Ms Pearson warned that consumers who are “time-poor” and make fast decisions when shopping are particularly vulnerable. “More savvy consumers are becoming aware of how to identify ultra-processed foods, including those that boast health claims like ‘high protein’. However, it’s easy to be misled,” she said. Products advertised as high protein can also carry a significant price premium, sometimes costing up to three times as much as standard equivalents, according to market observations.
The trend is being amplified by social media, where health influencers promote high-protein diets and recipes as the ultimate way to build muscle and lose weight. Nearly half of UK adults have increased their protein intake over the past year, with the figure rising to two-thirds among 16- to 34-year-olds, driven in part by platforms such as TikTok and Instagram. This surge in demand has moved beyond traditional protein bars and shakes towards more “natural” sources and everyday products with added protein.
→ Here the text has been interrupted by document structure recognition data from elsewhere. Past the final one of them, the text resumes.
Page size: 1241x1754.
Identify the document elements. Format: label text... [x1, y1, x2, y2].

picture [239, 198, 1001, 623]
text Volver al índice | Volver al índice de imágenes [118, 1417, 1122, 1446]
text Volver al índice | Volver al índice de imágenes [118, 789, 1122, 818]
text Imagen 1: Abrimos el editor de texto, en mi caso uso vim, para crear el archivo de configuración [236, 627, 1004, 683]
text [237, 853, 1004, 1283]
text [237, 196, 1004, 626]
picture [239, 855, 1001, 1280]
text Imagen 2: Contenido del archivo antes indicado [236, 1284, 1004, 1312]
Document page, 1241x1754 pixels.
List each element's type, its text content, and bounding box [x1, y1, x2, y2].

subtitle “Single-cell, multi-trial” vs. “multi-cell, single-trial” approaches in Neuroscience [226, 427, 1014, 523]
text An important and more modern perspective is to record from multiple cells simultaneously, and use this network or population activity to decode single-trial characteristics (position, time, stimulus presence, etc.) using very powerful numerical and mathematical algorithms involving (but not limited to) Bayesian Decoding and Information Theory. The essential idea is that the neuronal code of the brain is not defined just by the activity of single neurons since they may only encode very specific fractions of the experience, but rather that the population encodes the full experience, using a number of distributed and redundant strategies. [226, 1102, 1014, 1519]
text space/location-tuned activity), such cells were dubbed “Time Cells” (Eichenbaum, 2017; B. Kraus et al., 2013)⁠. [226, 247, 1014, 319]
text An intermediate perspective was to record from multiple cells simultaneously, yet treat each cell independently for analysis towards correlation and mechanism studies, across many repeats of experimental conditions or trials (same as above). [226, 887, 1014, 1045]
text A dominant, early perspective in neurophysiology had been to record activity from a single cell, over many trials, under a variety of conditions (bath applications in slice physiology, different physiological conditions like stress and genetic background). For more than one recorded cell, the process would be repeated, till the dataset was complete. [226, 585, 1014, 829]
A Department of Health and Social Care spokesperson urged people to consider the overall nutritional content of foods, not just protein. “People should be able to trust the information provided on food packaging. Labelling and nutrition claims must be clear, accurate and not misleading, and any authorised claims must meet strict legal requirements,” a spokesperson said.
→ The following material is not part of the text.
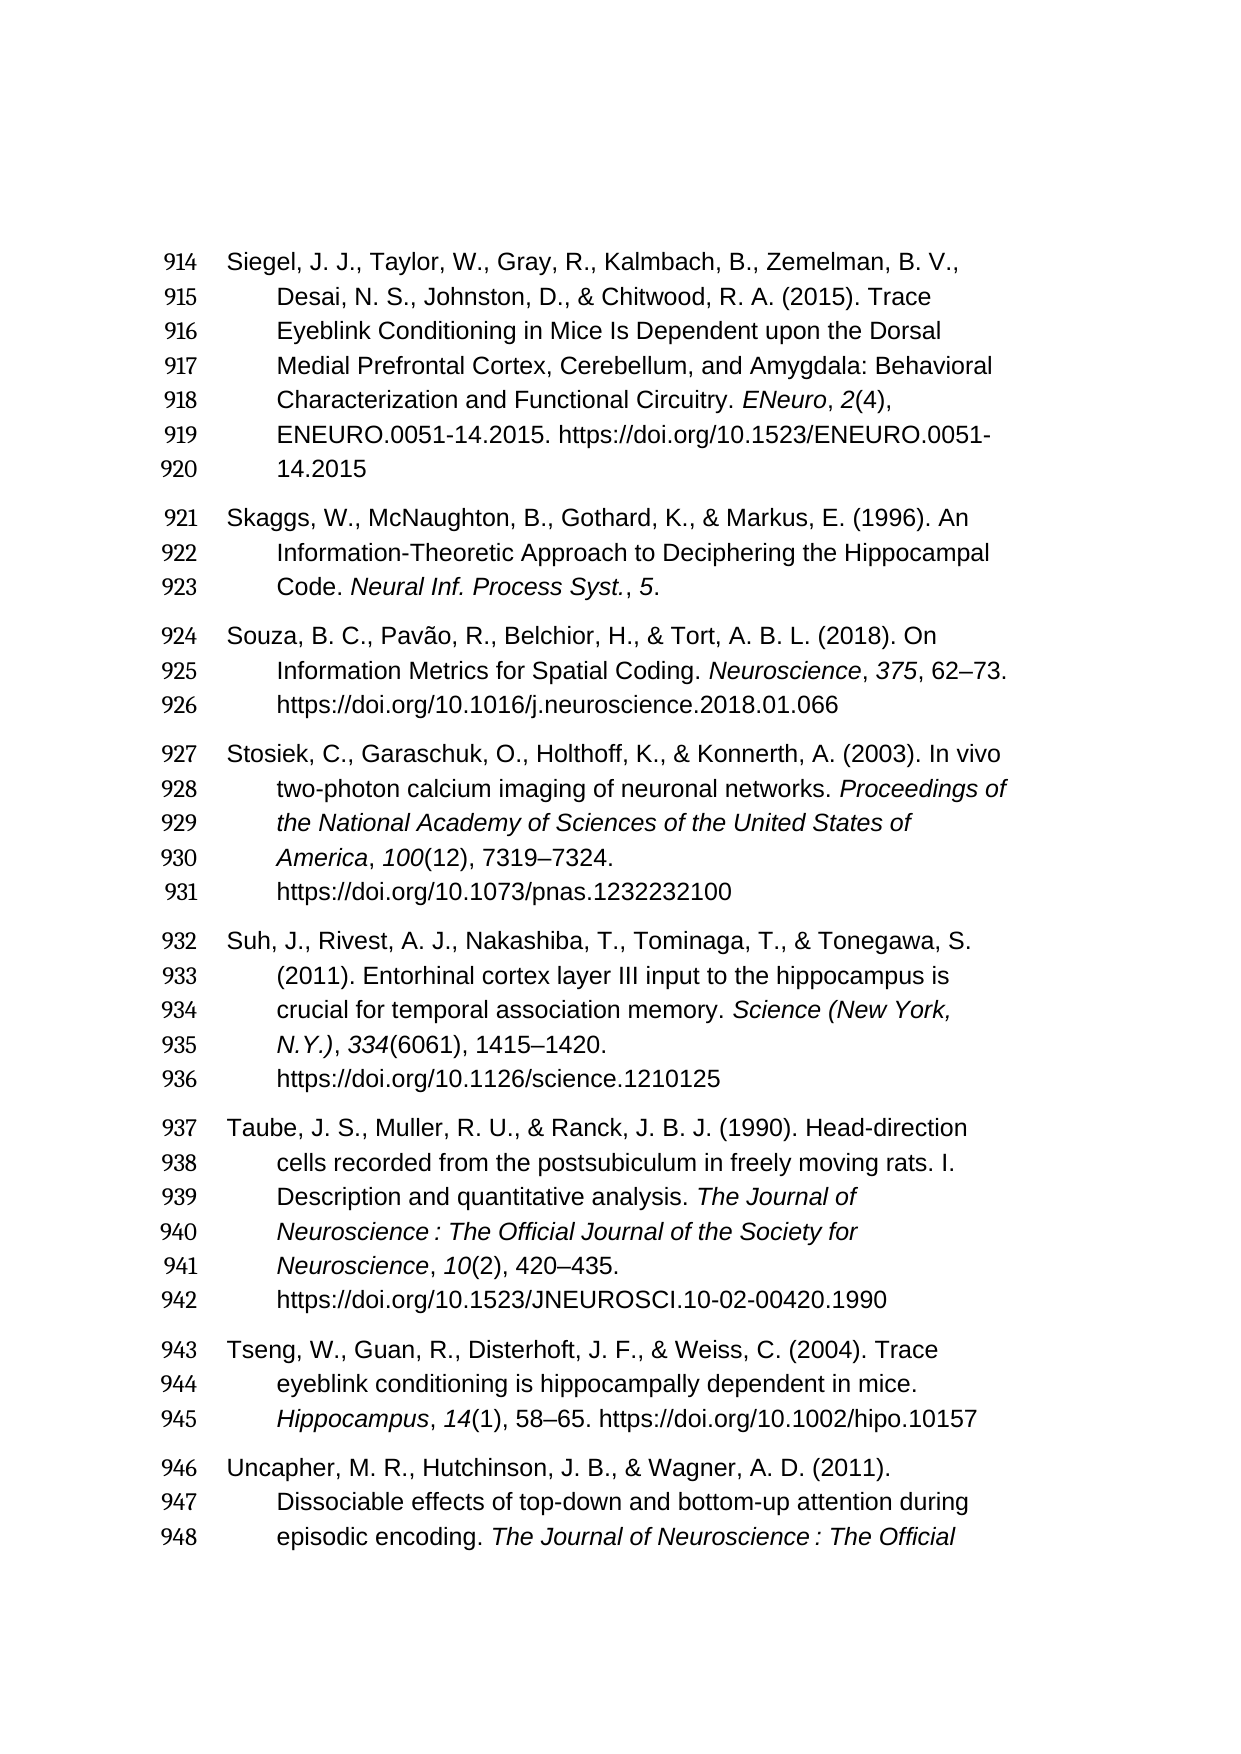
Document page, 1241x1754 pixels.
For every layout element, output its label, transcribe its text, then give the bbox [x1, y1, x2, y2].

How much protein do we actually need?
Protein is essential for growing and repairing tissues, maintaining muscle mass, supporting the immune system and providing a feeling of fullness. However, most people in the UK already get enough without needing fortified products. The NHS recommends 0.75g of protein per kilogram of body weight per day – roughly 45g for a 60kg woman and 55g for a 75kg man. Data from the National Diet and Nutrition Survey shows that men in the UK typically consume around 85g daily and women around 67g, well above the reference nutrient intake. “Older adults, people who exercise regularly and those trying to build or maintain muscle may benefit from more, but that doesn’t mean everyone needs to be chasing ever-higher protein intakes,” Mr Hobson said.
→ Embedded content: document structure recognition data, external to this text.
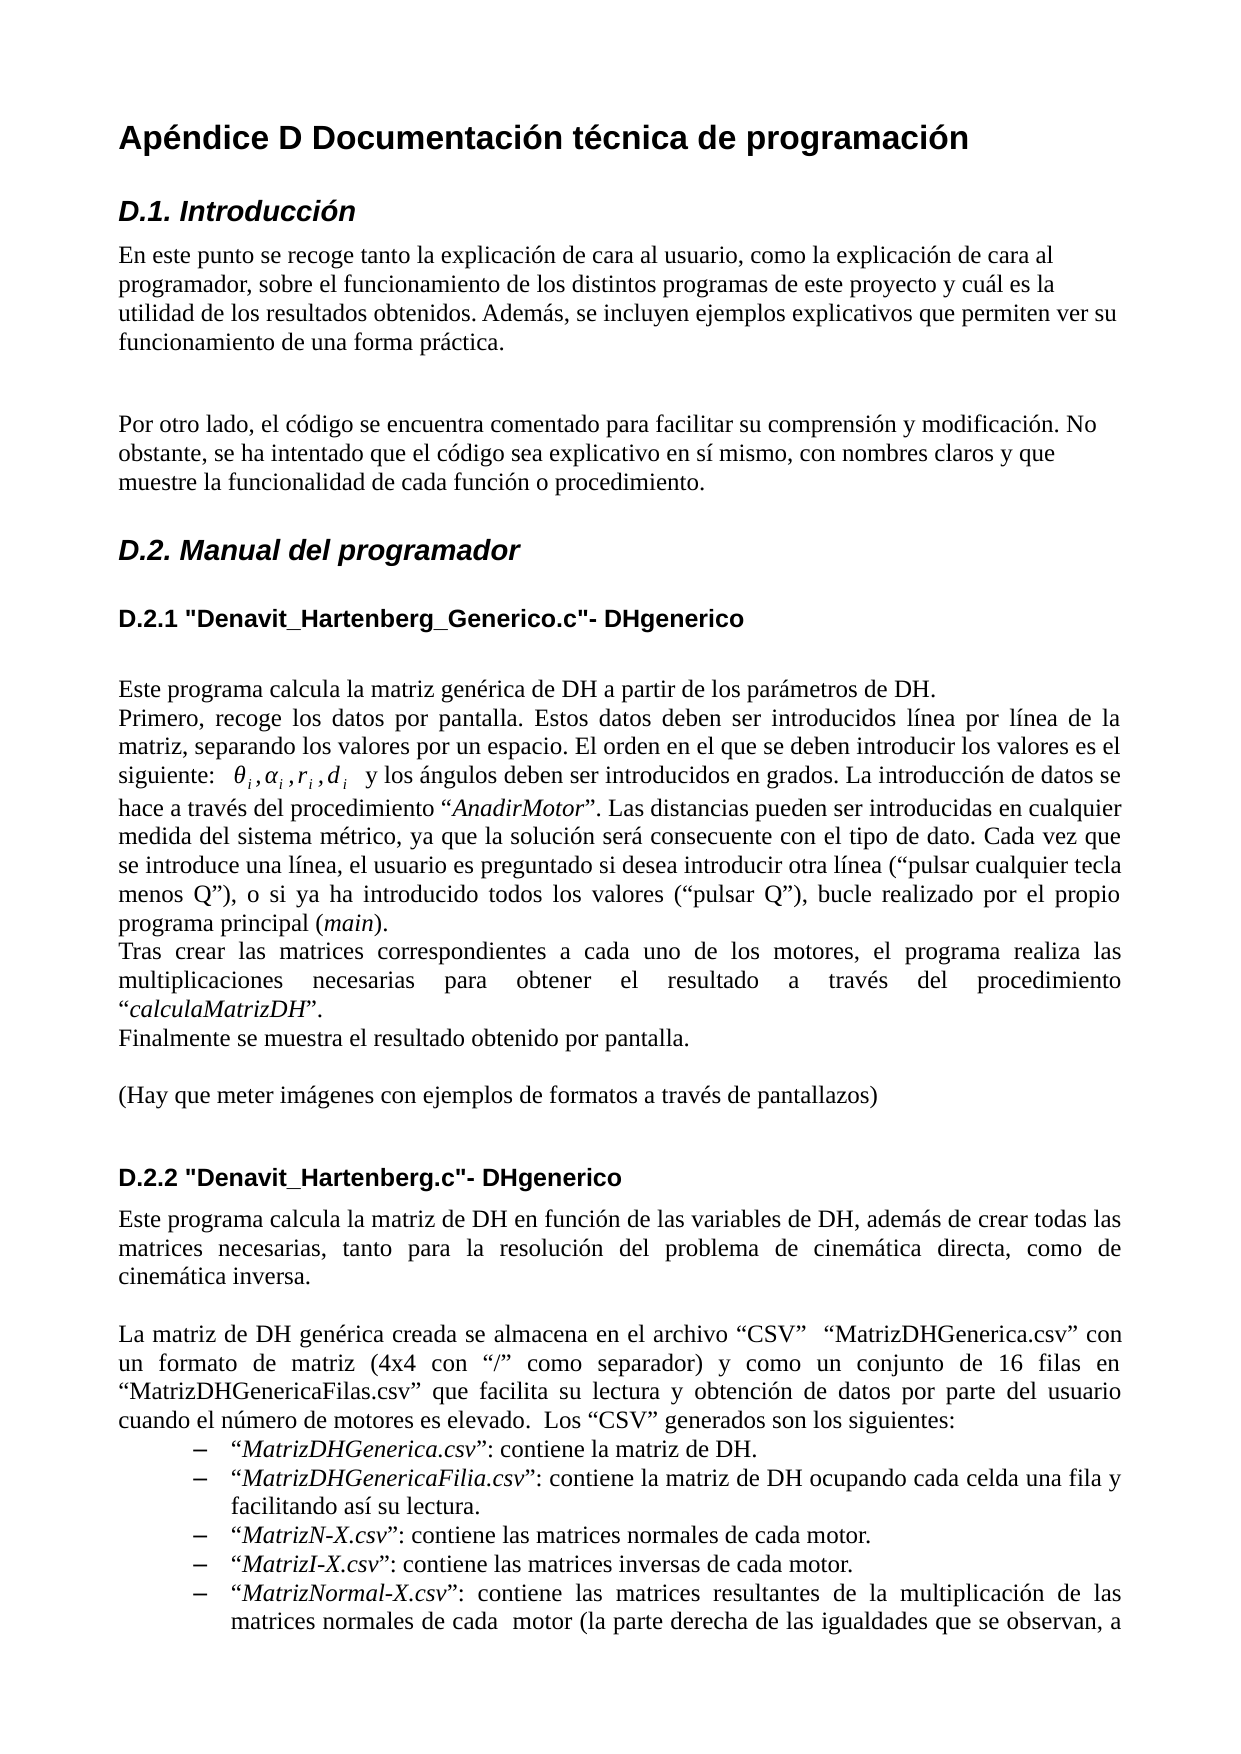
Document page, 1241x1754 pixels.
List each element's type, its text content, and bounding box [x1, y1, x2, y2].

list “MatrizI-X.csv”: contiene las matrices inversas de cada motor. [193, 1549, 1122, 1578]
text En este punto se recoge tanto la explicación de cara al usuario, como la explicación de cara al programador, sobre el funcionamiento de los distintos programas de este proyecto y cuál es la utilidad de los resultados obtenidos. Además, se incluyen ejemplos explicativos que permiten ver su funcionamiento de una forma práctica. [118, 240, 1122, 355]
subtitle D.1. Introducción [118, 194, 1122, 228]
subtitle D.2.1 "Denavit_Hartenberg_Generico.c"- DHgenerico [118, 604, 1122, 633]
subtitle Apéndice D Documentación técnica de programación [118, 118, 1122, 157]
text Tras crear las matrices correspondientes a cada uno de los motores, el programa realiza las multiplicaciones necesarias para obtener el resultado a través del procedimiento “calculaMatrizDH”. [118, 936, 1122, 1023]
text Primero, recoge los datos por pantalla. Estos datos deben ser introducidos línea por línea de la matriz, separando los valores por un espacio. El orden en el que se deben introducir los valores es el siguiente:y los ángulos deben ser introducidos en grados. La introducción de datos se hace a través del procedimiento “AnadirMotor”. Las distancias pueden ser introducidas en cualquier medida del sistema métrico, ya que la solución será consecuente con el tipo de dato. Cada vez que se introduce una línea, el usuario es preguntado si desea introducir otra línea (“pulsar cualquier tecla menos Q”), o si ya ha introducido todos los valores (“pulsar Q”), bucle realizado por el propio programa principal (main). [118, 703, 1122, 936]
subtitle D.2.2 "Denavit_Hartenberg.c"- DHgenerico [118, 1163, 1122, 1191]
list “MatrizDHGenerica.csv”: contiene la matriz de DH. [193, 1434, 1122, 1463]
list “MatrizDHGenericaFilia.csv”: contiene la matriz de DH ocupando cada celda una fila y facilitando así su lectura. [193, 1463, 1122, 1520]
text Este programa calcula la matriz genérica de DH a partir de los parámetros de DH. [118, 674, 1122, 703]
text Finalmente se muestra el resultado obtenido por pantalla. [118, 1023, 1122, 1051]
list “MatrizN-X.csv”: contiene las matrices normales de cada motor. [193, 1520, 1122, 1549]
text La matriz de DH genérica creada se almacena en el archivo “CSV” “MatrizDHGenerica.csv” con un formato de matriz (4x4 con “/” como separador) y como un conjunto de 16 filas en “MatrizDHGenericaFilas.csv” que facilita su lectura y obtención de datos por parte del usuario cuando el número de motores es elevado. Los “CSV” generados son los siguientes: [118, 1319, 1122, 1434]
text Por otro lado, el código se encuentra comentado para facilitar su comprensión y modificación. No obstante, se ha intentado que el código sea explicativo en sí mismo, con nombres claros y que muestre la funcionalidad de cada función o procedimiento. [118, 409, 1122, 495]
subtitle D.2. Manual del programador [118, 533, 1122, 566]
list “MatrizNormal-X.csv”: contiene las matrices resultantes de la multiplicación de las matrices normales de cada motor (la parte derecha de las igualdades que se observan, a [193, 1578, 1122, 1635]
text (Hay que meter imágenes con ejemplos de formatos a través de pantallazos) [118, 1080, 1122, 1109]
text Este programa calcula la matriz de DH en función de las variables de DH, además de crear todas las matrices necesarias, tanto para la resolución del problema de cinemática directa, como de cinemática inversa. [118, 1204, 1122, 1290]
Consuming excessive protein can have downsides. Experts warn that too much can strain the kidneys, lead to dehydration, and displace other vital nutrients such as fibre and antioxidants. “People consuming too much protein are effectively flushing their money down the toilet as the excess is excreted,” one health professional noted. There is also growing concern that the focus on protein is overshadowing the UK’s dire shortage of dietary fibre, with only a small fraction of the population meeting recommended intake levels. An over-reliance on processed “protein-washed” products can result in a diet high in protein but low in fibre, vitamins and minerals, contributing to broader health risks including obesity and type 2 diabetes.
While the marketing of high-protein foods shows no sign of slowing, experts insist that whole foods remain the best source. “Even one egg contains 13g of protein,” Ms Pearson reiterated. “These are the types of foods we should focus on getting the majority of our protein from.” The Department of Health and Social Care has stressed that authorised claims must be accurate, but the onus remains on shoppers to look beyond the label. As Mr Hobson put it: “The national diet and nutrition survey shows that most people in the UK already achieve the reference nutrient intake for protein.”